There is something incredible about watching a creative person work. I was walking in downtown Madison, WI and passed a crowd of people. I was curious, so I stopped to see what everyone was interested in. There was a man spray painting on a canvas. The crowd was interested because he was creating something beautiful in front of them — an entire creative process happening from the start to finish in a matter of minutes. From the white canvas, suddenly a picture emerged and something that previously did not exist was now real.
Artists will often talk about the emotional attachment they feel to certain projects or pieces of artwork. The artist is represented in a unique way in each song, poem, or painting. Every work is a reflection of the creator in a special way.
The Book of Genesis begins the story of salvation with a creation poem. This poem explores God as a master artist, creating out of nothing. Where there once was chaos there is order, light and darkness, land and sea (Genesis 1:1-11). It speaks an incredible truth to us — all that God creates is a reflection of God. It points back to Him.
Look outside your window. Take note of the various aspects of nature you see. They reflect God in a powerful way. God made them and they reveal to us who God is. A beautiful sunset or the sky full of stars proclaim God’s beauty and infinity.
But in Genesis, something else happens. God creates the heavens and earth, but then He creates people. He creates a man and a woman and these two reflect God in a unique way. They are made in God’s very image and likeness (Genesis 1:26-27). If you spent time looking out a window at God’s creation, it is time to take that next step. Go to a mirror or grab your phone and turn on the front facing camera. Look at yourself. What is your reaction? What do you see?
You were made in the image of eternity.
You reveal something unique about God. When God formed you, He placed a special calling on your life and gave you gifts and talents that tell the world something about who God is (Jeremiah 1:5).
But too often we don’t see ourselves that way. We don’t see ourselves as something beautiful, as a divine masterpiece from the Master Artist. We find the flaws in the work. WE say that it isn’t good enough.
Can you imagine looking at Rembrandt or Michelangelo and discussing one of their masterpieces by pointing out all of the flaws you saw? Would you stand before that artist and his greatest work and say, “Well, you probably could’ve done better.”
People see the works of these great artists and stand in awe and wonder. They don’t talk about the flaws – sometimes they are so awestruck by the beauty of the creation that they can’t speak at all. What is so different about us?
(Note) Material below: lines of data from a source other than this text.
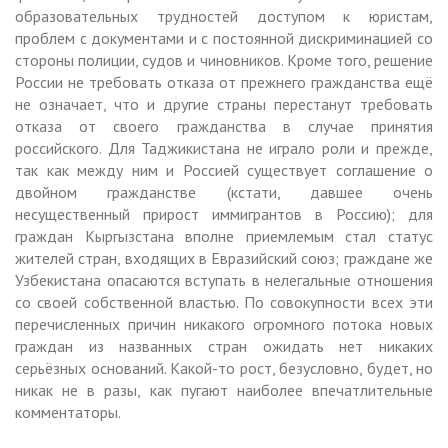
образовательных трудностей доступом к юристам,
проблем с документами и с постоянной дискриминацией со
стороны полиции, судов и чиновников. Кроме того, решение
России не требовать отказа от прежнего гражданства ещё
не означает, что и другие страны перестанут требовать
отказа от своего гражданства в случае принятия
российского. Для Таджикистана не играло роли и прежде,
так как между ним и Россией существует соглашение о
двойном гражданстве (кстати, давшее очень
несущественный прирост иммигрантов в Россию); для
граждан Кыргызстана вполне приемлемым стал статус
жителей стран, входящих в Евразийский союз; граждане же
Узбекистана опасаются вступать в нелегальные отношения
со своей собственной властью. По совокупности всех эти
перечисленных причин никакого огромного потока новых
граждан из названных стран ожидать нет никаких
серьёзных оснований. Какой-то рост, безусловно, будет, но
никак не в разы, как пугают наиболее впечатлительные
комментаторы.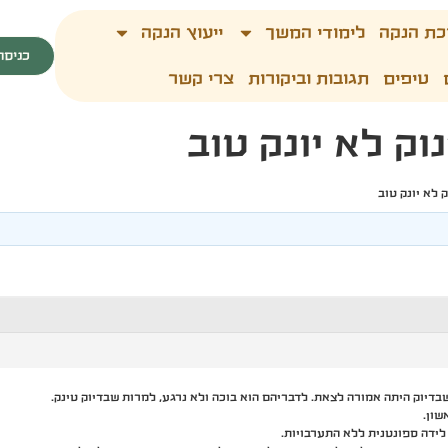
כת הנקה
לימודי המשך
ייעוץ הנקה
כניסה
טיפים
תגובות וביקורות
צרי קשר
ק לא יונק טוב
 לא יונק טוב
דיוק היתה אמורה לצאת. לדבריהם הוא בוכה ולא נרגע, למרות שבדיוק טינק.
When God looks at you He sees a masterwork. Our vision often gets distorted, though, because rather than seeing things with God’s eyes we see them with our own eyes or, worse, the eyes of the world in which we live. We apply modern standards of beauty, worth, and dignity to ourselves, and either deem ourselves acceptable or unacceptable.
The standards of the world change, but we aren’t created to fit those standards. We are created for more. We can only understand that “more” though, if we are entering into the heart of God. When we understand why we were made and for whom we were made, our reflection starts to make more sense. We stop seeing the flaws and start seeing the beauty.
We are made for communion with God. When God created you – this new, incredible thing – He created you for Himself. He didn’t make you like an artist makes a painting to sell. God wants your heart and so God created you with a sort of signature, leaving thumbprints on us the way a potter leaves his fingerprints on the clay. We find this divine “fingerprint” in a desire – a desire to worship.
We recognize that we are finite, limited beings. We also recognize that there is something more; we fell a sort of ache that tells us, “There must be more than this.” Since we were designed by God for communion with God, this ache is meant to drive us back into His arms. We were created to worship. This is the only proper way to express our relationship with the creator. We stand in awe of the God who made us and gave us the dignity to bear His image. Every ache and human longing can be traced back to this desire and need to worship something greater than we are. And when we enter into that worship, we find ourselves. We encounter God’s heart and give our heart. God wants all of us – He sees us as His own because that is what we are and He doesn’t want to split time or give us up.
He sees more in us than we sometimes see in ourselves.
This view that God takes of us takes on an attribute we may be uncomfortable with but is spoken about frequently in Sacred Scripture – God’s jealous heart. As we break that open in the coming days, we need to first being with our reflection in the mirror. God desires you so much and wants your worship that He becomes jealous. You evoke something deep within the heart of God. You are a masterwork. God believes that – do you?
Responding to God’s Heart: Where have you experienced an “ache” for something more in life?